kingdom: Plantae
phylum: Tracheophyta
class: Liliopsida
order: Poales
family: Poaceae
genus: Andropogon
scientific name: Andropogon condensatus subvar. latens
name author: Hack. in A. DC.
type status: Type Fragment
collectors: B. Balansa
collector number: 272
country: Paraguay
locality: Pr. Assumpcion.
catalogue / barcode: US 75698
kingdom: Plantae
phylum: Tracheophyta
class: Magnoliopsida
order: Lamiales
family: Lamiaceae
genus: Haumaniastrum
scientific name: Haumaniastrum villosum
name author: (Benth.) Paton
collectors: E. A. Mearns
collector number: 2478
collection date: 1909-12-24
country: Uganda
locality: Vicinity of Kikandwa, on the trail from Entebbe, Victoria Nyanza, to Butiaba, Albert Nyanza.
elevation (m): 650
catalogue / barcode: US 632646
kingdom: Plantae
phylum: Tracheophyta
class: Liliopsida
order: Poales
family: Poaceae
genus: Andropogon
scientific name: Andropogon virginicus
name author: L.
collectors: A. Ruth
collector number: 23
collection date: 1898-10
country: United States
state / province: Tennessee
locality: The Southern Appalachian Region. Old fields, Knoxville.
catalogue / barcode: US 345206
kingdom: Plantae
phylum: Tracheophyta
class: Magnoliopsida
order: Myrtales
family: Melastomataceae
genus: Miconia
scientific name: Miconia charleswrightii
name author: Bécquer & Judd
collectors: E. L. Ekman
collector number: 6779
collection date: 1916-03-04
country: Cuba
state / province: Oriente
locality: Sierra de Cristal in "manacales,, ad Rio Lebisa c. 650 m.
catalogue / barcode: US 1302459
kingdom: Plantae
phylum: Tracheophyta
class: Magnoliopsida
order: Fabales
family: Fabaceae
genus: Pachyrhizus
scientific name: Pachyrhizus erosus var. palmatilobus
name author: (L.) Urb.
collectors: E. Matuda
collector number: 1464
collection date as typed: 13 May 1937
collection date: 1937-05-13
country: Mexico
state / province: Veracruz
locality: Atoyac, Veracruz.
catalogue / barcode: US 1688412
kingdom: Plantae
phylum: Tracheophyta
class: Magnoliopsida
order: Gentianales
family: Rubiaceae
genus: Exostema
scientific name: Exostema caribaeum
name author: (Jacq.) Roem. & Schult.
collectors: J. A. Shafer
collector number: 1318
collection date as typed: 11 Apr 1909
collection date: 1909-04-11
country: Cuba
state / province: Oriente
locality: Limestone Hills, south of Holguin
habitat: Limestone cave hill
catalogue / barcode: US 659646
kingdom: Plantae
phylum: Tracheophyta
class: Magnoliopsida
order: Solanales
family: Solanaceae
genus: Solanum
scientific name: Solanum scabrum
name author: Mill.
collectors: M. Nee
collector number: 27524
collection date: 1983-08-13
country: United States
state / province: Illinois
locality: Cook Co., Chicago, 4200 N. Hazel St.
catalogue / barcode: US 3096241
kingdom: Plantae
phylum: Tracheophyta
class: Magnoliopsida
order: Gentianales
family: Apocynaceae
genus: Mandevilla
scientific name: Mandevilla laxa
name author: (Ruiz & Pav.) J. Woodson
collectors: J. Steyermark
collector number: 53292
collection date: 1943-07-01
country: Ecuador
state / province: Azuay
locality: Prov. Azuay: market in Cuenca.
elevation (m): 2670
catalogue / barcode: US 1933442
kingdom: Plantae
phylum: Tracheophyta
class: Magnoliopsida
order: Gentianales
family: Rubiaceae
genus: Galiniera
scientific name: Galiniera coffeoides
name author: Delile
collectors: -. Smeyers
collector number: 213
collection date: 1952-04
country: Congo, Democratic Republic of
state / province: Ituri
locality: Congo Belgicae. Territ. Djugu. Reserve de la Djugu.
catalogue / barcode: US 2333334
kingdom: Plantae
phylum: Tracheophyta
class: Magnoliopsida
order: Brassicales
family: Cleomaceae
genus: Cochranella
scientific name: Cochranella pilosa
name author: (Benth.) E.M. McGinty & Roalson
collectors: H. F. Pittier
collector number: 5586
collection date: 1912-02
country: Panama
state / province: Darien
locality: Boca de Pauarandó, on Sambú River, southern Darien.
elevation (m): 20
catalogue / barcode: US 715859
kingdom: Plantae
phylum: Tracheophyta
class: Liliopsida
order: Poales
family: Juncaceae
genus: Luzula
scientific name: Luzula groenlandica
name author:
---*---
[What is expected]
Count the lines in the rows above that contain the string "author", treating uppercase and lowercase as different, and reply with the number alone.

[Full answer]
11